Because all PE variants share the same core architecture and pretraining, switching between them requires minimal code changes—just load a different checkpoint and alignment head.

Getting Started in Minutes

PE is designed for immediate adoption. Official integrations with Hugging Face Transformers and timm mean you can load models with familiar APIs.

Here’s a minimal example using PE-Core for zero-shot classification:

import torch
from PIL import Image
import core.vision_encoder.pe as pe
import core.vision_encoder.transforms as transforms

model = pe.CLIP.from_config("PE-Core-L14-336", pretrained=True).cuda()
preprocess = transforms.get_image_transform(model.image_size)
tokenizer = transforms.get_text_tokenizer(model.context_length)

image = preprocess(Image.open("cat.jpg")).unsqueeze(0).cuda()
text = tokenizer(["a diagram", "a dog", "a cat"]).cuda()

with torch.no_grad(), torch.autocast("cuda"):image_features, text_features, logit_scale = model(image, text)probs = (logit_scale * image_features @ text_features.T).softmax(dim=-1)

print("Label probabilities:", probs)  # e.g., [[0.0, 0.0, 1.0]]

Colab demos, fine-tuning scripts, and evaluation tooling (via lmms-eval) are included in the repository, lowering the barrier to experimentation and production deployment.

Limitations and Practical Notes

While PE is remarkably versatile, consider these real-world constraints:

Resolution matters: PE-Lang checkpoints labeled “Tiling” (e.g., PE-Lang-G14-448-Tiling) must be used when processing inputs larger than 448px with tiling—otherwise, performance degrades.
Hardware demands: Larger models (G/14, 8B LLM pairings) require significant GPU memory; distilled variants (T/16, S/16) offer lighter alternatives.
Layer selection is key: Simply using the final output layer misses PE’s advantage.

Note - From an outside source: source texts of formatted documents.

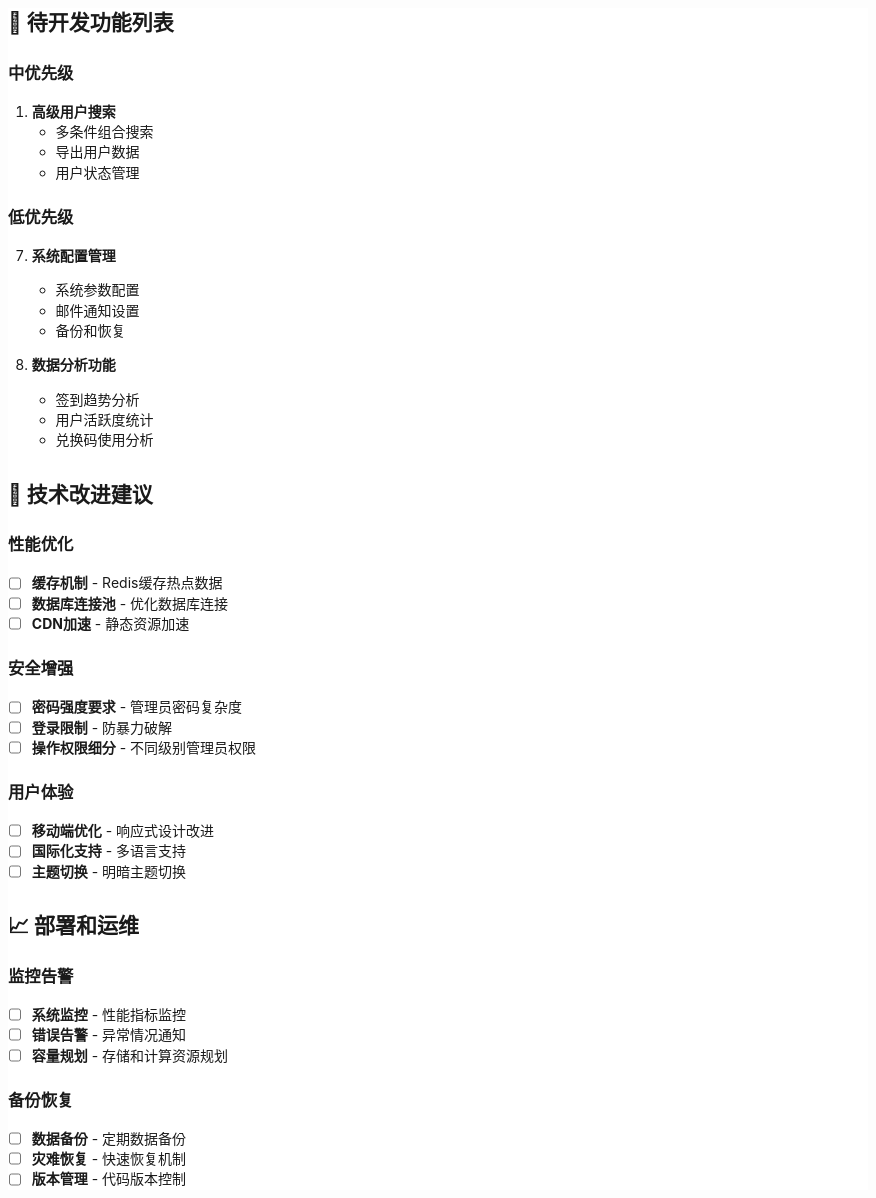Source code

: ## 🚀 待开发功能列表

### 中优先级
1. **高级用户搜索**
   - 多条件组合搜索
   - 导出用户数据
   - 用户状态管理

### 低优先级
7. **系统配置管理**
   - 系统参数配置
   - 邮件通知设置
   - 备份和恢复

8. **数据分析功能**
   - 签到趋势分析
   - 用户活跃度统计
   - 兑换码使用分析

## 🔧 技术改进建议

### 性能优化
- [ ] **缓存机制** - Redis缓存热点数据
- [ ] **数据库连接池** - 优化数据库连接
- [ ] **CDN加速** - 静态资源加速

### 安全增强
- [ ] **密码强度要求** - 管理员密码复杂度
- [ ] **登录限制** - 防暴力破解
- [ ] **操作权限细分** - 不同级别管理员权限

### 用户体验
- [ ] **移动端优化** - 响应式设计改进
- [ ] **国际化支持** - 多语言支持
- [ ] **主题切换** - 明暗主题切换

## 📈 部署和运维

### 监控告警
- [ ] **系统监控** - 性能指标监控
- [ ] **错误告警** - 异常情况通知
- [ ] **容量规划** - 存储和计算资源规划

### 备份恢复
- [ ] **数据备份** - 定期数据备份
- [ ] **灾难恢复** - 快速恢复机制
- [ ] **版本管理** - 代码版本控制
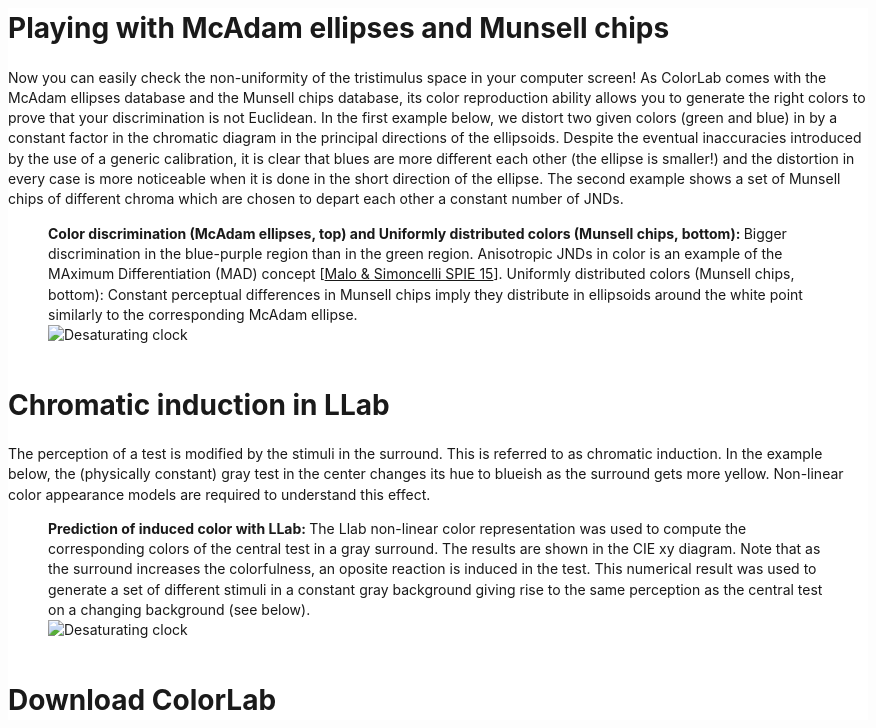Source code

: 
# Playing with McAdam ellipses and Munsell chips

Now you can easily check the non-uniformity of the tristimulus space in your computer screen! As ColorLab comes with the McAdam ellipses database and the Munsell chips database, its color reproduction ability allows you to generate the right colors to prove that your discrimination is not Euclidean.
In the first example below, we distort two given colors (green and blue) in by a constant factor in the chromatic diagram in the principal directions of the ellipsoids. Despite the eventual inaccuracies introduced by the use of a generic calibration, it is clear that blues are more different each other (the ellipse is smaller!) and the distortion in every case is more noticeable when it is done in the short direction of the ellipse.
The second example shows a set of Munsell chips of different chroma which are chosen to depart each other a constant number of JNDs.


<figure>
  <figcaption>
  <b>Color discrimination (McAdam ellipses, top) and Uniformly distributed colors (Munsell chips, bottom): </b>Bigger discrimination in the blue-purple region than in the green region. Anisotropic JNDs in color is an example of the MAximum Differentiation (MAD) concept [<a href="https://huggingface.co/datasets/isp-uv-es/Web_site_legacy/resolve/main/code/soft_visioncolor/malo15a-reprint.pdf">Malo & Simoncelli SPIE 15</a>]. Uniformly distributed colors (Munsell chips, bottom): Constant perceptual differences in Munsell chips imply they distribute in ellipsoids around the white point similarly to the corresponding McAdam ellipse.
  </figcaption>  
  <img src="mcadam.webp" alt="Desaturating clock" style="width: 90%">
</figure>

# Chromatic induction in LLab
The perception of a test is modified by the stimuli in the surround. This is referred to as chromatic induction. In the example below, the (physically constant) gray test in the center changes its hue to blueish as the surround gets more yellow. Non-linear color appearance models are required to understand this effect.


<figure>
  <figcaption>
  <b>Prediction of induced color with LLab: </b>The Llab non-linear color representation was used to compute the corresponding colors of the central test in a gray surround. The results are shown in the CIE xy diagram. Note that as the surround increases the colorfulness, an oposite reaction is induced in the test. This numerical result was used to generate a set of different stimuli in a constant gray background giving rise to the same perception as the central test on a changing background (see below).
  </figcaption>  
  <img src="color_junto.webp" alt="Desaturating clock" style="width: 90%">
</figure>



# Download ColorLab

Always use the provided alignment modules or select intermediate layers as specified in the model card.
Video processing: Requires torchcodec for efficient decoding, adding a dependency not needed for pure image tasks.

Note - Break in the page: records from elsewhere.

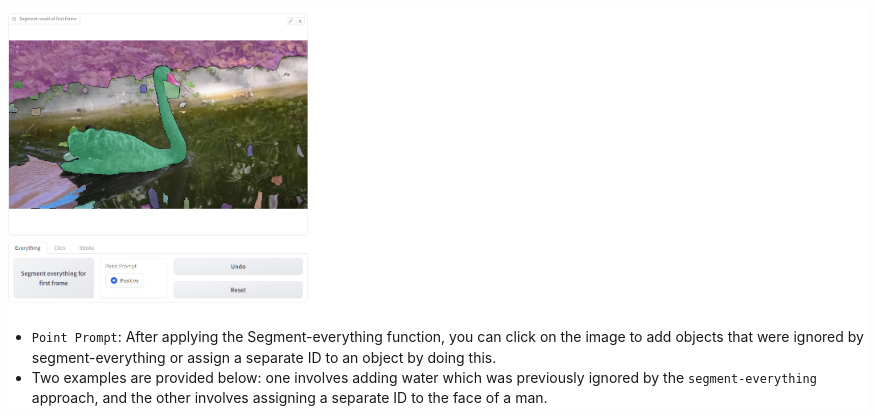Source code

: <img src="./img/segment_everything_blackswan.jpg" width = "300" height = "300" alt="segment_everything_blackswan"/></p>

- `Point Prompt`: After applying the Segment-everything function, you can click on the image to add objects that were ignored by segment-everything or assign a separate ID to an object by doing this. 
- Two examples are provided below: one involves adding water which was previously ignored by the `segment-everything` approach, and the other involves assigning a separate ID to the face of a man.
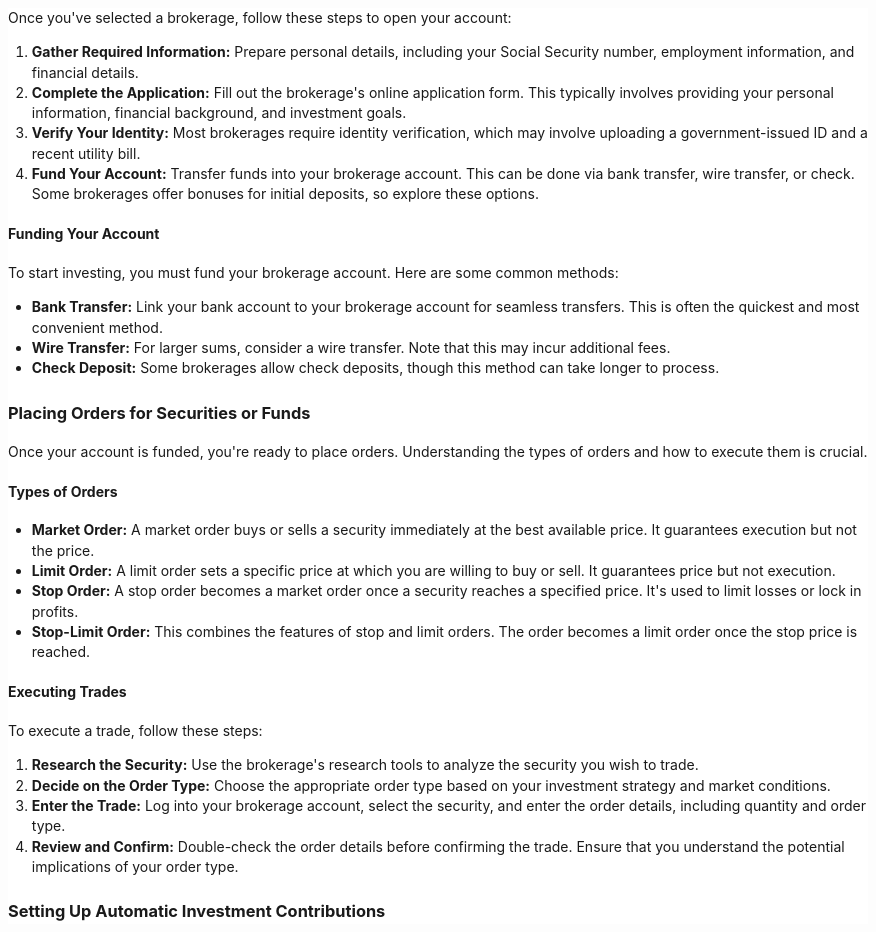 Once you've selected a brokerage, follow these steps to open your account:

1. **Gather Required Information:** Prepare personal details, including your Social Security number, employment information, and financial details.
2. **Complete the Application:** Fill out the brokerage's online application form. This typically involves providing your personal information, financial background, and investment goals.
3. **Verify Your Identity:** Most brokerages require identity verification, which may involve uploading a government-issued ID and a recent utility bill.
4. **Fund Your Account:** Transfer funds into your brokerage account. This can be done via bank transfer, wire transfer, or check. Some brokerages offer bonuses for initial deposits, so explore these options.

#### Funding Your Account

To start investing, you must fund your brokerage account. Here are some common methods:

- **Bank Transfer:** Link your bank account to your brokerage account for seamless transfers. This is often the quickest and most convenient method.
- **Wire Transfer:** For larger sums, consider a wire transfer. Note that this may incur additional fees.
- **Check Deposit:** Some brokerages allow check deposits, though this method can take longer to process.

### Placing Orders for Securities or Funds

Once your account is funded, you're ready to place orders. Understanding the types of orders and how to execute them is crucial.

#### Types of Orders

- **Market Order:** A market order buys or sells a security immediately at the best available price. It guarantees execution but not the price.
- **Limit Order:** A limit order sets a specific price at which you are willing to buy or sell. It guarantees price but not execution.
- **Stop Order:** A stop order becomes a market order once a security reaches a specified price. It's used to limit losses or lock in profits.
- **Stop-Limit Order:** This combines the features of stop and limit orders. The order becomes a limit order once the stop price is reached.

#### Executing Trades

To execute a trade, follow these steps:

1. **Research the Security:** Use the brokerage's research tools to analyze the security you wish to trade.
2. **Decide on the Order Type:** Choose the appropriate order type based on your investment strategy and market conditions.
3. **Enter the Trade:** Log into your brokerage account, select the security, and enter the order details, including quantity and order type.
4. **Review and Confirm:** Double-check the order details before confirming the trade. Ensure that you understand the potential implications of your order type.

### Setting Up Automatic Investment Contributions
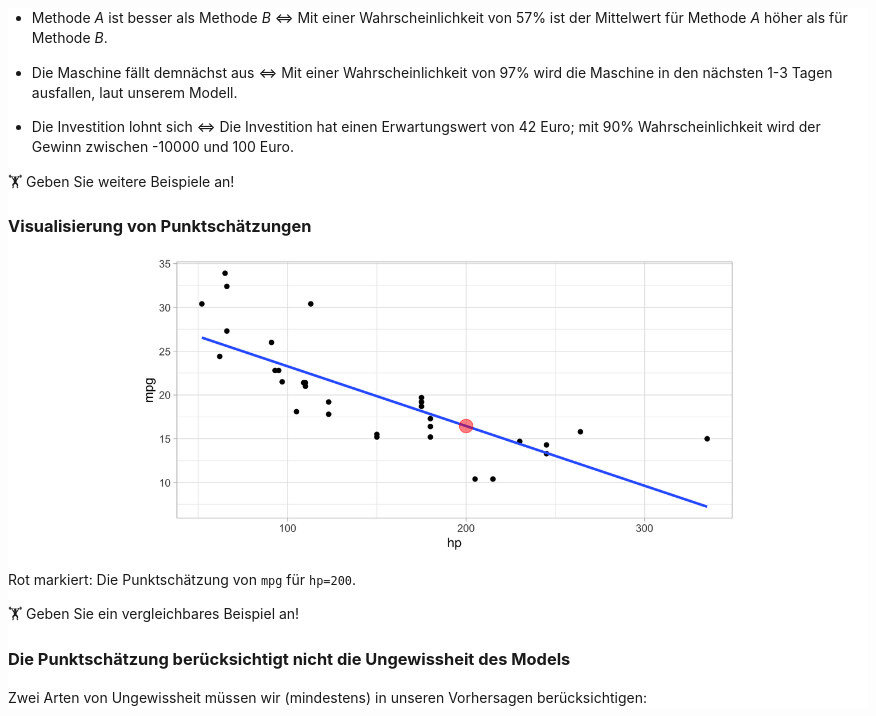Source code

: - Methode $A$ ist besser als Methode $B$ $\Leftrightarrow$ Mit einer Wahrscheinlichkeit von 57% ist der Mittelwert für Methode $A$ höher als für Methode $B$.

- Die Maschine fällt demnächst aus $\Leftrightarrow$ Mit einer Wahrscheinlichkeit von 97% wird die Maschine in den nächsten 1-3 Tagen ausfallen, laut unserem Modell.

- Die Investition lohnt sich $\Leftrightarrow$ Die Investition hat einen Erwartungswert von 42 Euro; mit 90% Wahrscheinlichkeit wird der  Gewinn zwischen -10000 und 100 Euro.



🏋  Geben Sie weitere Beispiele an!





### Visualisierung von Punktschätzungen





<img src="020-Inferenz_files/figure-html/plot1-1.png" width="70%" style="display: block; margin: auto;" />




Rot markiert: Die Punktschätzung von `mpg` für `hp=200`.

🏋  Geben Sie ein vergleichbares Beispiel an!




### Die Punktschätzung berücksichtigt nicht die Ungewissheit des Models

Zwei Arten von Ungewissheit müssen wir (mindestens) in unseren Vorhersagen berücksichtigen:
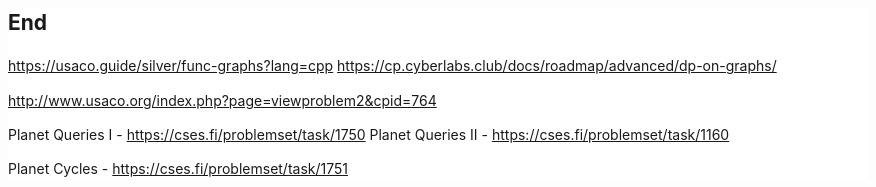 ## End

https://usaco.guide/silver/func-graphs?lang=cpp
https://cp.cyberlabs.club/docs/roadmap/advanced/dp-on-graphs/

http://www.usaco.org/index.php?page=viewproblem2&cpid=764

Planet Queries I - https://cses.fi/problemset/task/1750
Planet Queries II - https://cses.fi/problemset/task/1160

Planet Cycles - https://cses.fi/problemset/task/1751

These are manageable trade-offs given the breadth of capabilities PE consolidates into one framework.

Summary

Perception Encoder proves that simplicity, when scaled correctly, can outperform specialization. By revealing that optimal visual embeddings reside in intermediate layers—and providing practical methods to extract them—PE delivers state-of-the-art results across zero-shot classification, multimodal QA, and dense vision tasks from a single contrastive pretraining pipeline.

For teams tired of maintaining disparate vision backbones or struggling to adapt models across tasks, PE offers a unified, open, and production-ready solution. With models, code, and datasets fully released, it’s never been easier to integrate cutting-edge perception into your next project.